The problem: Only the lines below, from the one with "left eye: (399, 215)" through the one with "right shoulder: (314, 288)", are to be written out, exactly.

*** Opening Working data ***

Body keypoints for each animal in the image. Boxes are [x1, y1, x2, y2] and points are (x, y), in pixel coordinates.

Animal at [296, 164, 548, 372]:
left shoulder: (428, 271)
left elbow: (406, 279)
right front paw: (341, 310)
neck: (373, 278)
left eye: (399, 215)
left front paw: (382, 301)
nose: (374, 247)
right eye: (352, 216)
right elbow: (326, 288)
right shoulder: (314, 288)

*** Closing Working data ***
*** Opening Working data ***

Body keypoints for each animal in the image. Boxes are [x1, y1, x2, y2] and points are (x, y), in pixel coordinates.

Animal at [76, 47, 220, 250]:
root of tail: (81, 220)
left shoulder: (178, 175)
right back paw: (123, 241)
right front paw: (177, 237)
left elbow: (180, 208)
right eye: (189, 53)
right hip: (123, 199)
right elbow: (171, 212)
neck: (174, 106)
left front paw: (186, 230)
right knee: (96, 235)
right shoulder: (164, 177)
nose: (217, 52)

*** Closing Working data ***

Output:
left eye: (399, 215)
left front paw: (382, 301)
nose: (374, 247)
right eye: (352, 216)
right elbow: (326, 288)
right shoulder: (314, 288)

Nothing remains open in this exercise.